In an effort to pre-empt the EPA’s rules, industry groups released a report last week arguing that transitioning to electric trucks could be astronomically costly. A study by the Clean Freight Coalition, which includes the American Trucking Associations, concluded that 100% electric truck charging stations nationwide will cost at least $620 billion by 2040.

“The members of the Clean Freight Coalition are committed to improving the environment and making zero-emission trucks a reality,” said Jim Mullen, chief strategy officer at the National Motor Freight Transportation Association, the study sponsor. “The purpose of this study was not to make anyone uncomfortable. It was to bring reality into the discussion.”

But environmentalists accused the industry of using flawed methodology and fear-mongering.

“Every assumption that is made in the study is the one that carries the highest cost,” said Dave Cook, senior auto analyst at the Union of Concerned Scientists. “This is an irrational analysis specifically designed to generate large numbers.”

Jacqueline Gelb, vice president of energy and environmental affairs for the American Trucking Associations, defended the report’s methodology and findings. He noted that the study did not include the cost of the electric trucks themselves.

Electric big rigs can cost hundreds of thousands of dollars, or two to three times more than a diesel truck. However, electric trucks are more energy efficient and have lower maintenance costs, making them much cheaper to operate over time. If you buy an electric truck in 2032, when the rule fully takes effect, you could save between $3,700 and $10,500 a year in fuel and maintenance costs, according to the EPA.
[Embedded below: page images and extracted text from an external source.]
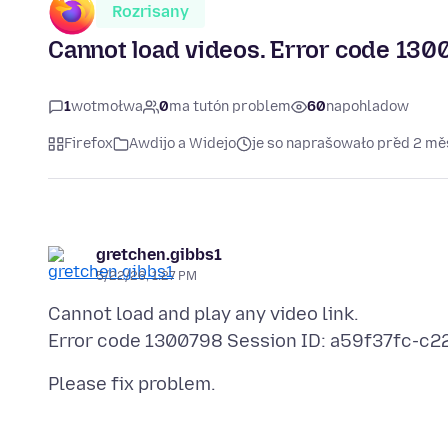
Rozrisany
Cannot load videos. Error code 130
1
wotmołwa
0
ma tutón problem
60
napohladow
Firefox
Awdijo a Widejo
je so naprašowało před 2 m
gretchen.gibbs1
5/22/26, 1:27 PM
Cannot load and play any video link.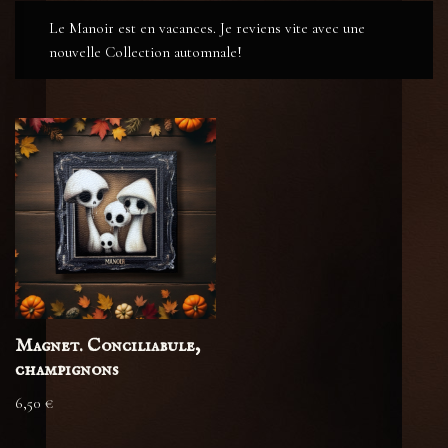
Le Manoir est en vacances. Je reviens vite avec une
nouvelle Collection automnale!
Magnet. Conciliabule,
champignons
6,50
€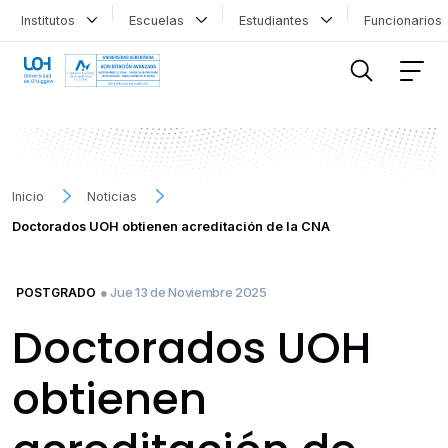
Institutos
Escuelas
Estudiantes
Funcionario
FILTRAR INFORMACIÓN
Inicio
Noticias
Doctorados UOH obtienen acreditación de la CNA
● Jue 13 de Noviembre 2025
POSTGRADO
Doctorados UOH
obtienen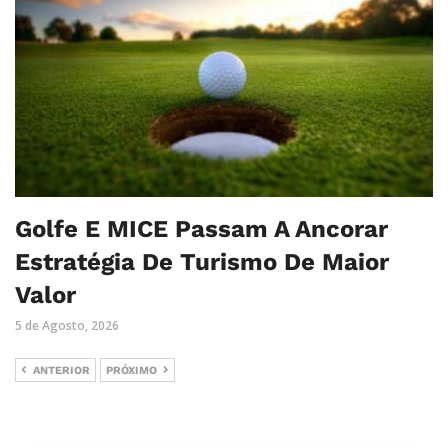
Golfe E MICE Passam A Ancorar
Estratégia De Turismo De Maior
Valor
5 de Agosto, 2026
ANTERIOR
PRÓXIMO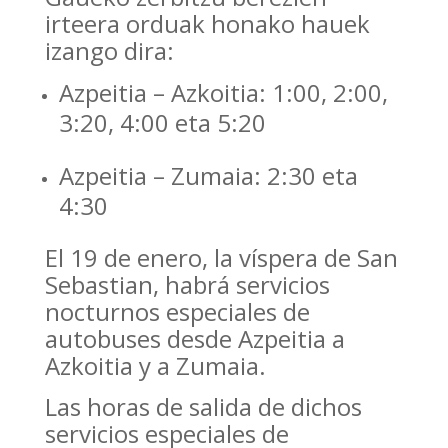
irteera orduak honako hauek
izango dira:
Azpeitia – Azkoitia: 1:00, 2:00,
3:20, 4:00 eta 5:20
Azpeitia – Zumaia: 2:30 eta
4:30
El 19 de enero, la víspera de San
Sebastian, habrá servicios
nocturnos especiales de
autobuses desde Azpeitia a
Azkoitia y a Zumaia.
Las horas de salida de dichos
servicios especiales de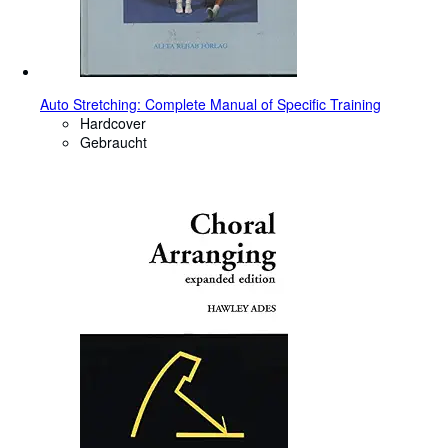
Auto Stretching: Complete Manual of Specific Training
Hardcover
Gebraucht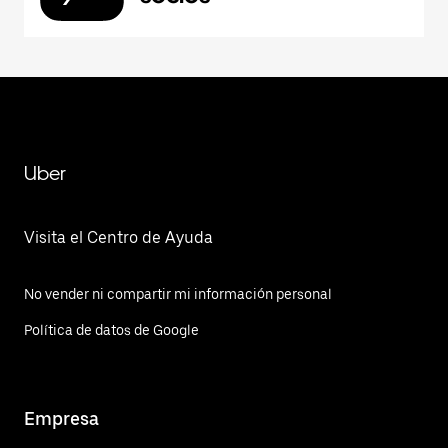
Uber
Visita el Centro de Ayuda
No vender ni compartir mi información personal
Política de datos de Google
Empresa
The Biden administration is also providing billions of dollars worth of subsidies for electric trucks and their charging infrastructure, primarily through the Bipartisan Infrastructure Act of 2021 and the Climate Change Act of 2022. The government this month announced a detailed strategy to create a “national network” of charging stations along busy freight corridors.

As for passenger cars, President Biden has pledged to build 500,000 electric vehicle charging stations in the United States by 2030. But more than two years after Congress passed the infrastructure law, Congress has only provided funding for construction. Seven EV charging stations were installed in four states, reflecting technical challenges and bureaucratic delays. (In all, there are about 175,000 EV chargers in the country.)

Still, Craig Segal, vice president of environmental group Evergreen Action, said the freight strategy is a “historic document” that gives the trucking industry confidence in investing in an electric vehicle future.

He added that truck manufacturers “need to pivot from complaining about lack of infrastructure to using this strategy to solve their own problems.”